AIM OF THE TASK.
Using the material below, copy every line where "تلوار" appears.

##### DATA SUPPLIED

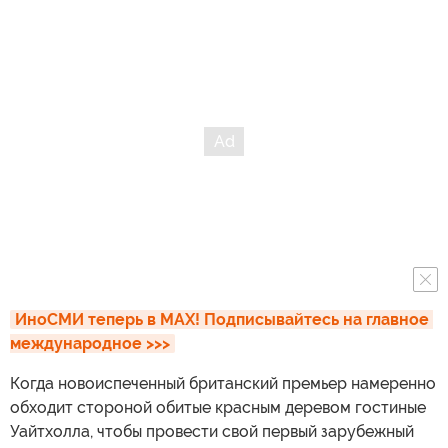
ИноСМИ теперь в MAX! Подписывайтесь на главное 
международное >>>
Когда новоиспеченный британский премьер намеренно
обходит стороной обитые красным деревом гостиные
Уайтхолла, чтобы провести свой первый зарубежный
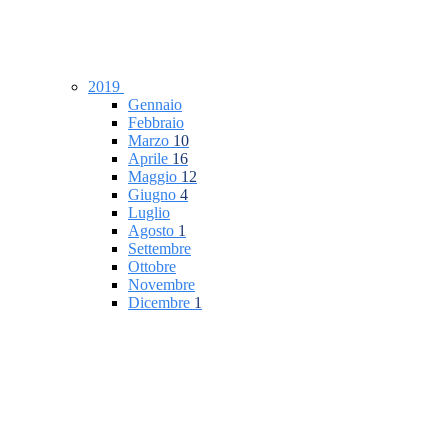
2019
Gennaio
Febbraio
Marzo
10
Aprile
16
Maggio
12
Giugno
4
Luglio
Agosto
1
Settembre
Ottobre
Novembre
Dicembre
1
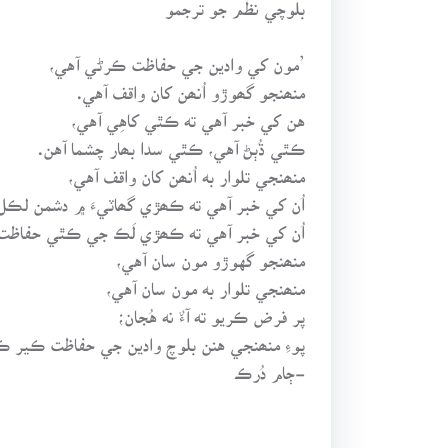
بلوچي نظم جو ترجمو
’مون کي وادين جي حفاظت ڪرڻي آهي،
منھنجو گھوڙو اُنھن کان واقف آهي.
هن کي خبر آهي ته ڪٿي کاهِي آهي،
ڪٿي ڌُٻڻ آهي، ڪٿي سدا بھار چشما آهن.
منھنجي تلوار به اُنھن کان واقف آهي،
اُن کي خبر آهي ته ڪھڙي گھاٽيءَ ۾ دشمن لڪل
اُن کي خبر آهي ته ڪھڙي لَڪ جي ڪٿي حفاظت
منھنجو گهوڙو مون سان آهي،
منھنجي تلوار به مون سان آهي،
پر فرض ڪريو ته آءٌ نه هُجان؛
پوءِ منھنجي هنن بلوچ وادين جي حفاظت ڪير ڪ
-ڄام دُرڪ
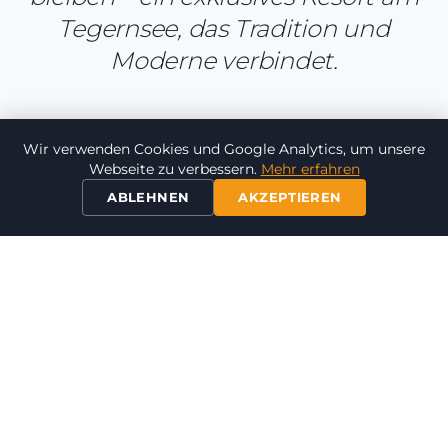
Tegernsee, das Tradition und
Moderne verbindet.
Wir verwenden Cookies und Google Analytics, um unsere
Webseite zu verbessern.
Mehr erfahren
ABLEHNEN
AKZEPTIEREN
FILM
LebensArt am Tegernsee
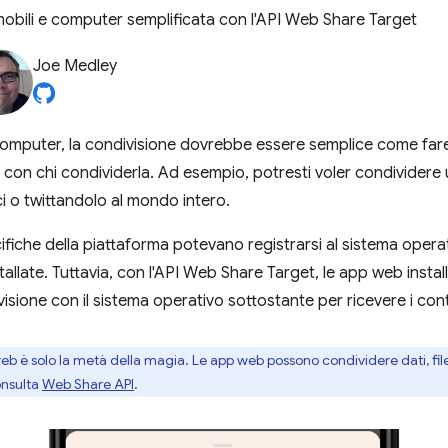
 mobili e computer semplificata con l'API Web Share Target
Joe Medley
computer, la condivisione dovrebbe essere semplice come fare
 con chi condividerla. Ad esempio, potresti voler condividere 
ci o twittandolo al mondo intero.
ifiche della piattaforma potevano registrarsi al sistema operat
stallate. Tuttavia, con l'API Web Share Target, le app web insta
sione con il sistema operativo sottostante per ricevere i cont
web è solo la metà della magia. Le app web possono condividere dati, file,
onsulta
Web Share API
.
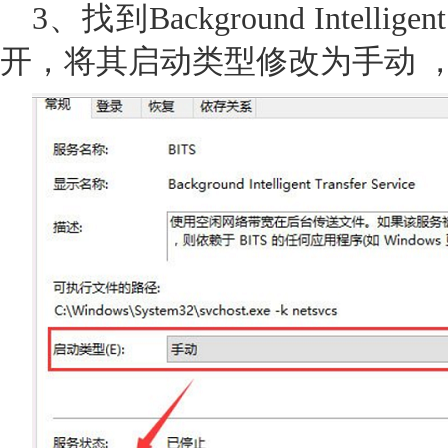
3、找到Background Intelligen
开，将其启动类型修改为手动 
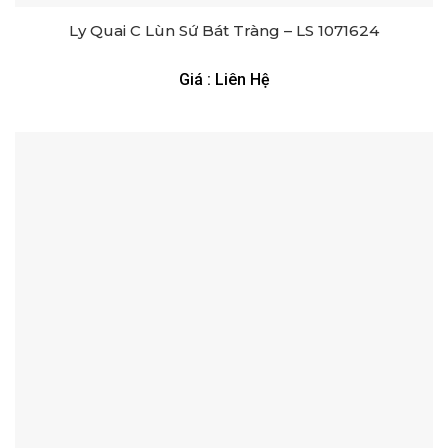
Ly Quai C Lùn Sứ Bát Tràng – LS 1071624
Giá : Liên Hệ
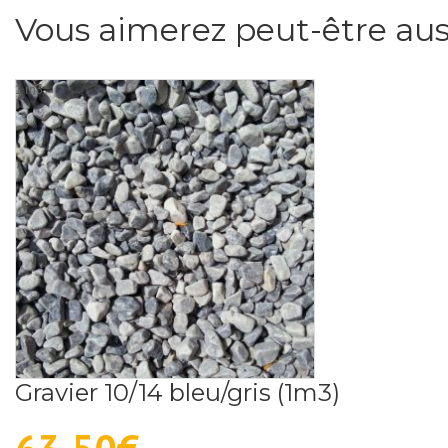
Vous aimerez peut-être aus
1 m3
Gravier 10/14 bleu/gris (1m3)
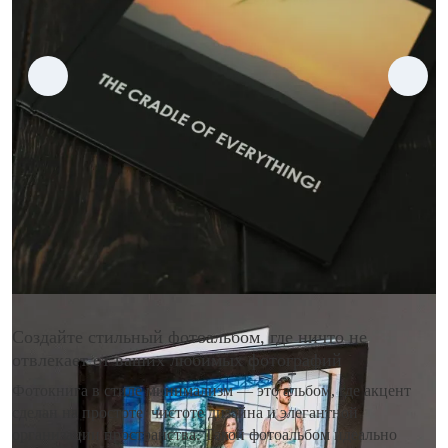
Создайте стильный фотоальбом, где ничто не
отвлекает от ваших любимых фотографий
Фотокнига в стиле минимализм — это альбом, где акцент
сделан на простоте, чистоте дизайна и элегантной
организации пространства. Такой фотоальбом идеально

##########

ANSWER TO THE PROBLEM.
منھنجي تلوار به اُنھن کان واقف آهي،
منھنجي تلوار به مون سان آهي،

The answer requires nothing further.